I noticed that as I changed the structure. My player acts all weird now. Ill upload everything I got. The player will continuously fall through the floor, appearing at the top again, and the blocks will "invisibly" move to the left 16 pixels. If I go to far right, ill end up at the left again. If I make a "kill" coordinate, and the player reaches their, instead of the process being killed, it just hangs there. Play the game and you will see what I mean.
EDIT:
I noticed when in structure if playerx becomes int instead of byte i dont jump around left and right. But still I have problem with kill coordinate.
EDIT #2:
Derp moment, forgot I split the player into two process lol.
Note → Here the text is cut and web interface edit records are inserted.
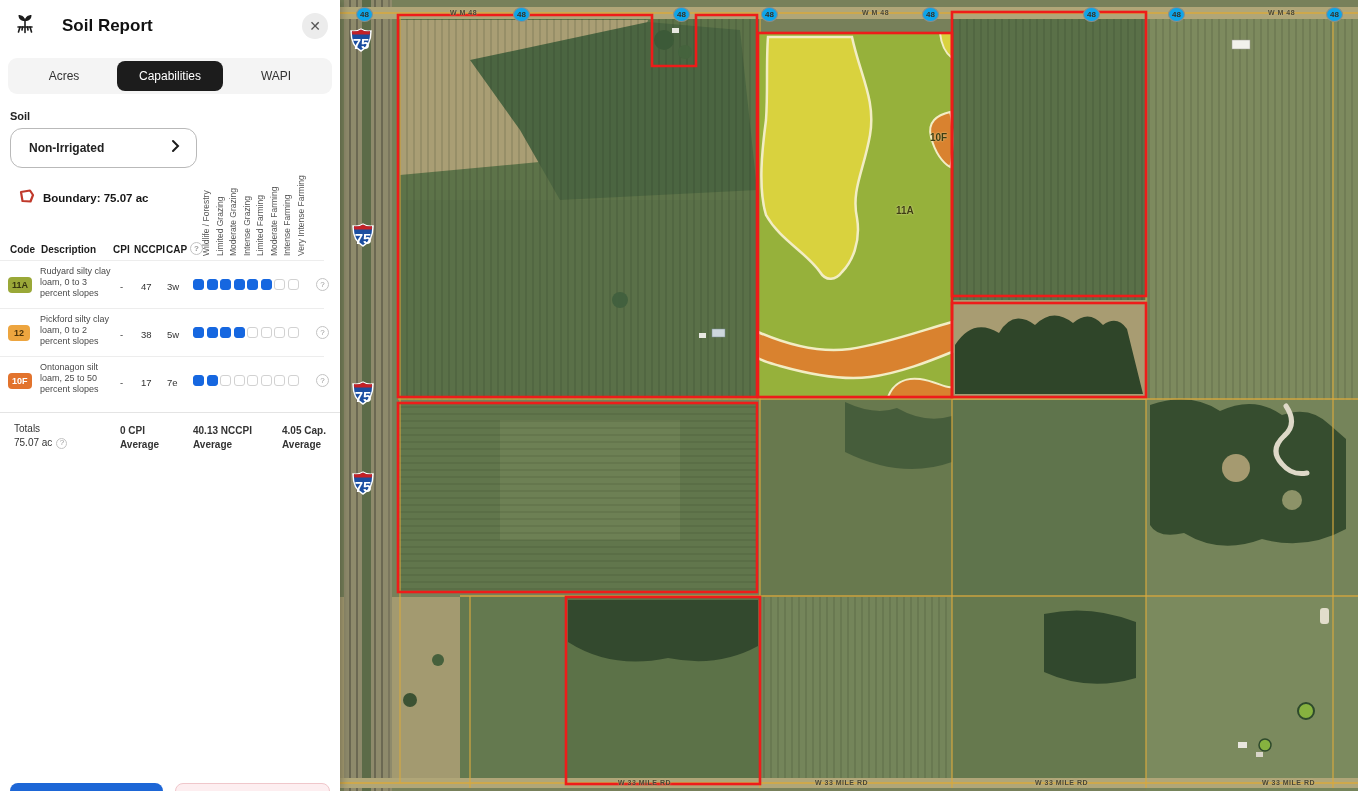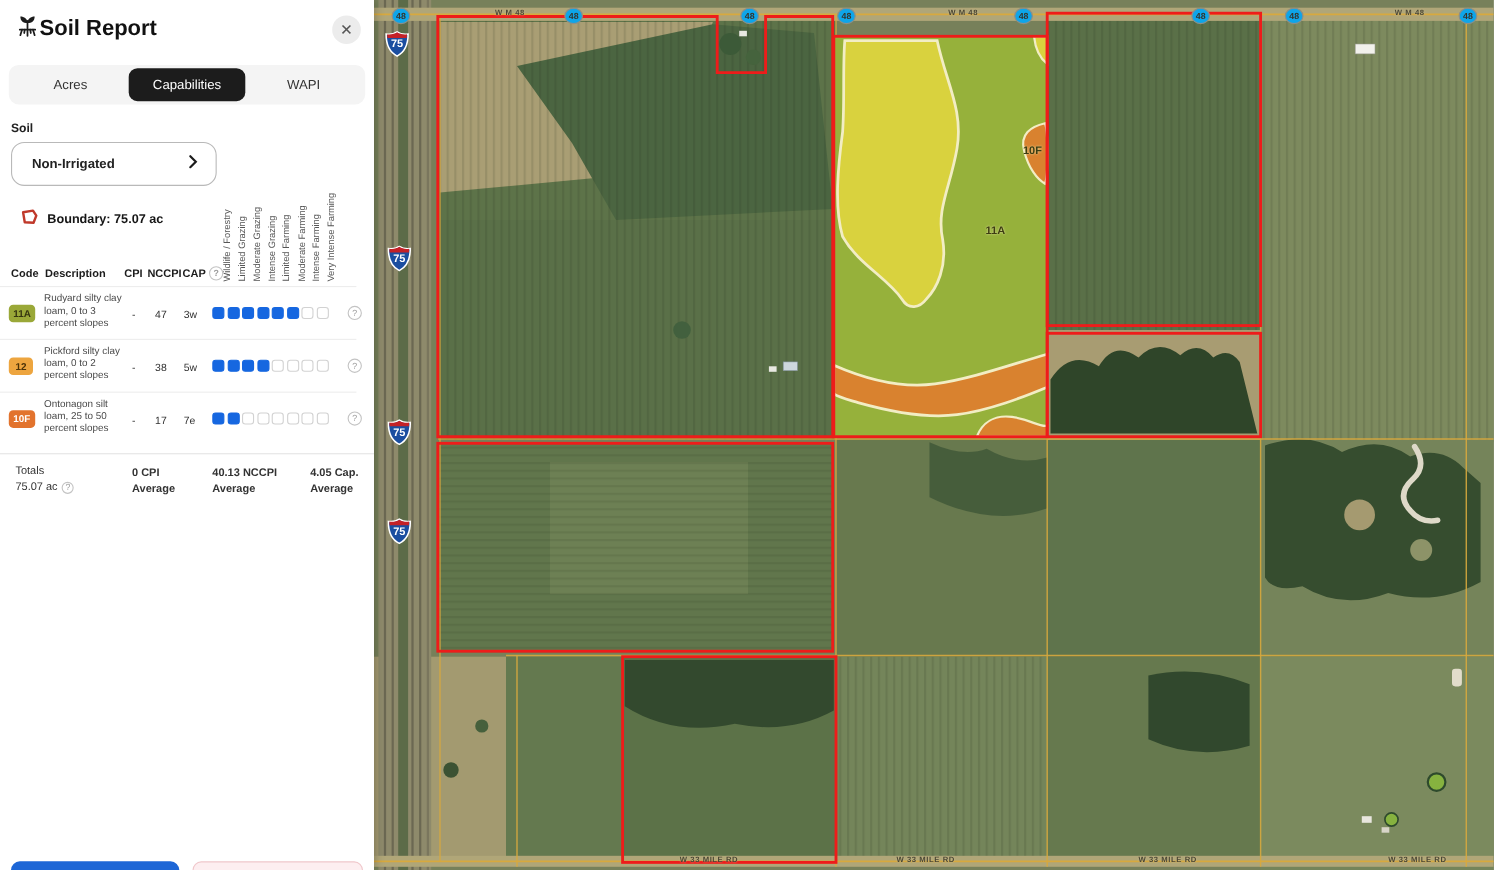--- a/index.html
+++ b/index.html
@@ -20,7 +20,7 @@
   
   .panel { position:absolute; left:0; top:0; width:340px; height:791px; background:#fff; z-index:10; box-shadow:2px 0 8px rgba(0,0,0,.25); }
   .panel-header { display:flex; align-items:center; padding:12px 12px 10px 14px; }
-  .panel-title { font-size:20px; font-weight:bold; color:#111; margin-left:0; flex:1; }
+  .panel-title { font-size:17px; font-weight:bold; color:#111; margin-left:26px; flex:1; }
   .close-btn { width:26px; height:26px; border-radius:50%; background:#ececec; border:none; color:#555;
                font-size:14px; line-height:26px; text-align:center; cursor:pointer; }
   .tabs { margin:8px 8px 0 8px; background:#f4f4f4; border-radius:9px; display:flex; padding:3px; }

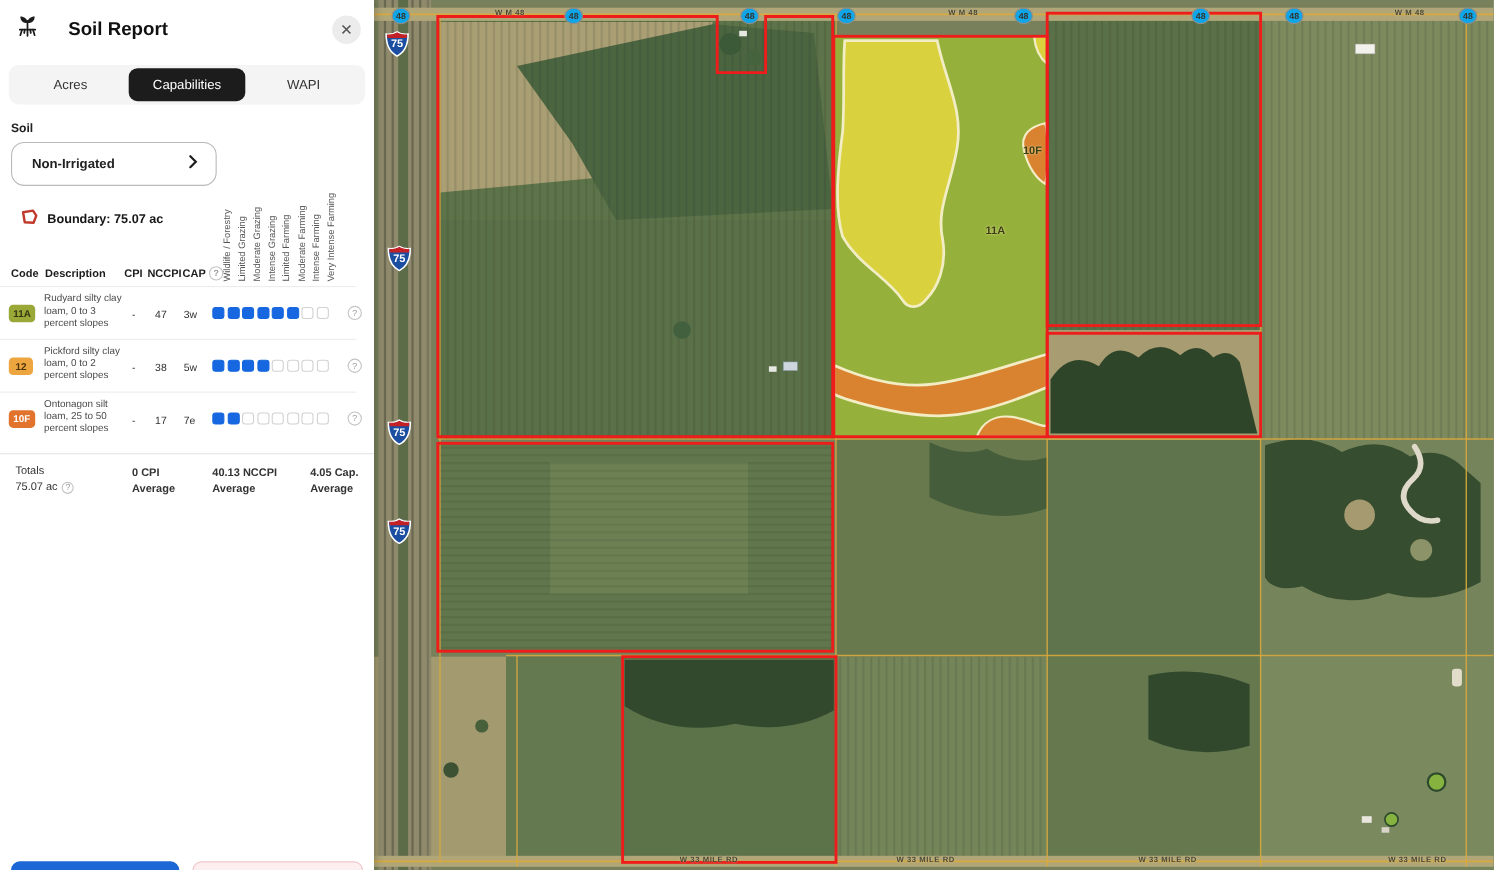--- a/index.html
+++ b/index.html
@@ -11,7 +11,7 @@
   .map svg { position:absolute; left:0; top:0; }
   .shield-i { position:absolute; width:22px; height:24px; z-index:5; }
   .shield-i svg { width:22px; height:24px; }
-  .shield-i .num { position:absolute; left:0; top:7px; width:22px; text-align:center; font-size:10px; font-weight:bold; color:#fff; }
+  .shield-i .num { position:absolute; left:0; top:7px; width:22px; text-align:center; font-size:15px; font-weight:bold; color:#fff; }
   .shield-c { position:absolute; width:17px; height:15px; background:#0ea5e9; border:1px solid #8e8e86; border-radius:50%;
               font-size:8px; font-weight:bold; color:#33332b; display:flex; align-items:center; justify-content:center; z-index:5; }
   .road-label { position:absolute; font-size:7px; font-weight:bold; color:#4a4634; letter-spacing:.5px; z-index:4; white-space:nowrap; text-shadow:0 0 2px #c9bd8d; }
A byte cannot be a negative value. It is a so called "unsigned" data type, just like the WORD type. A byte ranges from 0-255, and a word from 0-65535). When you use a counter with negative value's it will freak. If you want counters with only 8 bits, you can use signed bytes (-128 to +127). That may be the cause of the strange behaviour.
yeah lol. is a byte good for values as long as their under 255 and are not negative?
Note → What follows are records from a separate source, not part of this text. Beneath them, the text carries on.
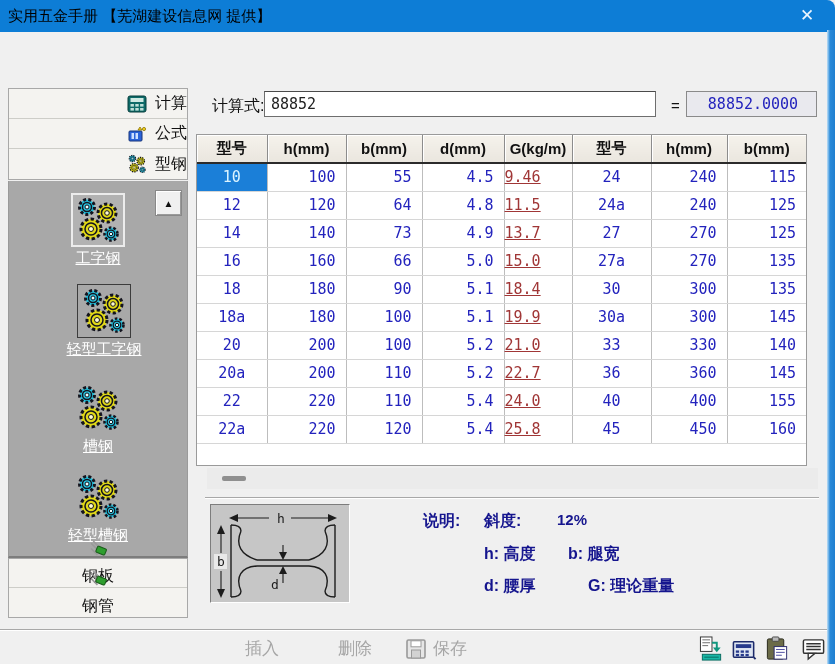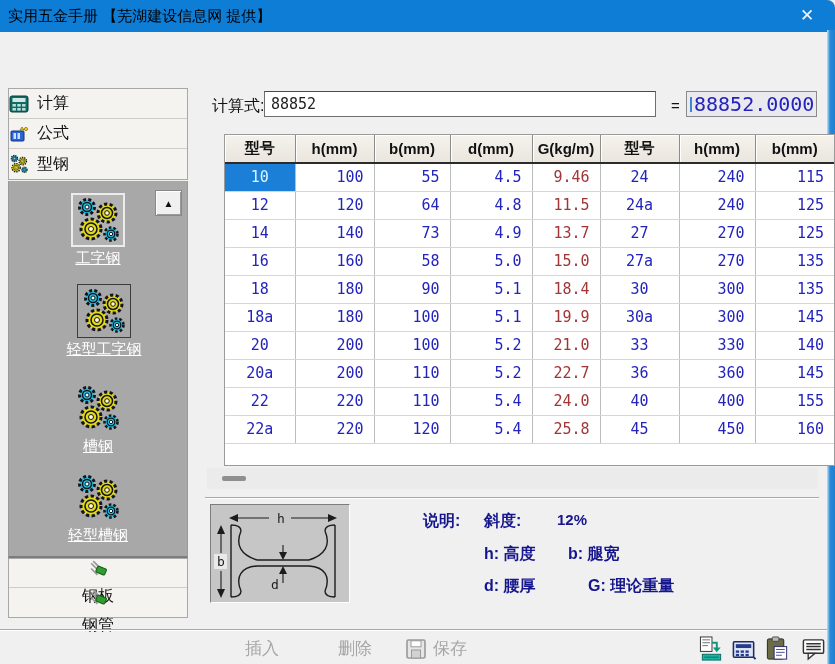--- a/index.html
+++ b/index.html
@@ -19,7 +19,7 @@
   
   .side-group1 { position:absolute; left:8px; top:88px; width:180px; border:1px solid #a8a8a8; background:#f4f3f0; }
   .side-group2 { position:absolute; left:8px; top:558px; width:180px; border:1px solid #a8a8a8; background:#f4f3f0; }
-  .side-btn { height:30px; display:flex; align-items:center; justify-content:flex-start; gap:8px; font-size:16px; color:#111; border-bottom:1px solid #cdcdc8; cursor:pointer; }
+  .side-btn { height:30px; display:flex; align-items:center; justify-content:flex-end; gap:8px; font-size:16px; color:#111; border-bottom:1px solid #cdcdc8; cursor:pointer; }
   .side-group1 .side-btn:last-child, .side-group2 .side-btn:last-child { border-bottom:none; }
   .side-group2 .side-btn { height:29px;flex-direction:column; }
   .side-btn svg { flex:0 0 auto; }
that's right. But it saves memory. A byte is only 8 bits (hench 0-255). A word and short int are 2 bytes (16 bits) in size, and a standard integer is 4 bytes (32 bits). If you want negative numbers and conserve memory you can use the "signed" byte, wich ranges from -128 to +127. In general when you go beyond the range of a datatype you get an overflow. http://en.wikipedia.org/wiki/Arithmetic_overflow (http://en.wikipedia.org/wiki/Arithmetic_overflow) and http://en.wikipedia.org/wiki/Integer_overflow (http://en.wikipedia.org/wiki/Integer_overflow).
im using 16bit FPG's, if my game uses only FPG's, should I make them 8bit and change the game to 8bit?
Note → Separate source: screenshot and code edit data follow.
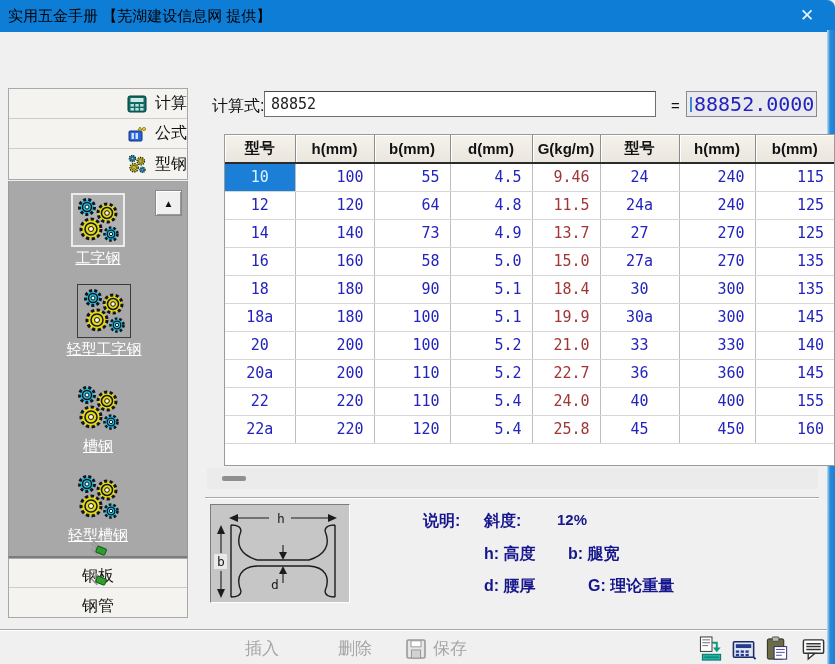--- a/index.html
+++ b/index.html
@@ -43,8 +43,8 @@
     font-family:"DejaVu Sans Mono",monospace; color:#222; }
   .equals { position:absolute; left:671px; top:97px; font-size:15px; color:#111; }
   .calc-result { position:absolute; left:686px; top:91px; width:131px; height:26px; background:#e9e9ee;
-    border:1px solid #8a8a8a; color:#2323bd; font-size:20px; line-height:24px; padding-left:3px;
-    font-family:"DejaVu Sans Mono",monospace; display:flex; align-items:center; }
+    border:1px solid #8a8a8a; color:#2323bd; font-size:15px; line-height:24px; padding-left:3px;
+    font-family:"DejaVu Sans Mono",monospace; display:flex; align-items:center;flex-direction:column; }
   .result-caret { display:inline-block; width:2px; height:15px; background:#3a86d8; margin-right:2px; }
No, no, no! That has nothing to do with data types in this case. In fact you can use 8 bit and 16 bit fpgs in 32 bit mode too.
oh lol. well at the moment everything is working good so far. I got ladders and "monkey bars" to work.
so:
int for variablers over 255 and byte for every other variable?
Quote from: DoctorN on March 13, 2012, 05:42:17 PM
oh lol. well at the moment everything is working good so far. I got ladders and "monkey bars" to work.
so:
int for variablers over 255 and byte for every other variable?
Yeah pretty much. You just have to ask yourself the question: Will this counter ever have to deal with negative numbers, and can I reasonly expect that the numbers are going to be bigger then a certain range. I use the "byte" a lot for situations that I know that the value's will stay within this confined range.
But I have made these mistakes too, and still make them sometimes, just when I forget in my program logic that it's a byte but have forgotten about it and trying to test for something smaller then 0 :-[ (you know programming and beer are not always a sane combination). These are the moments where I want to pull out my hair! ;D Then when I realised the stupid mistake I have a good laugh. :) Any programmer goes through these things.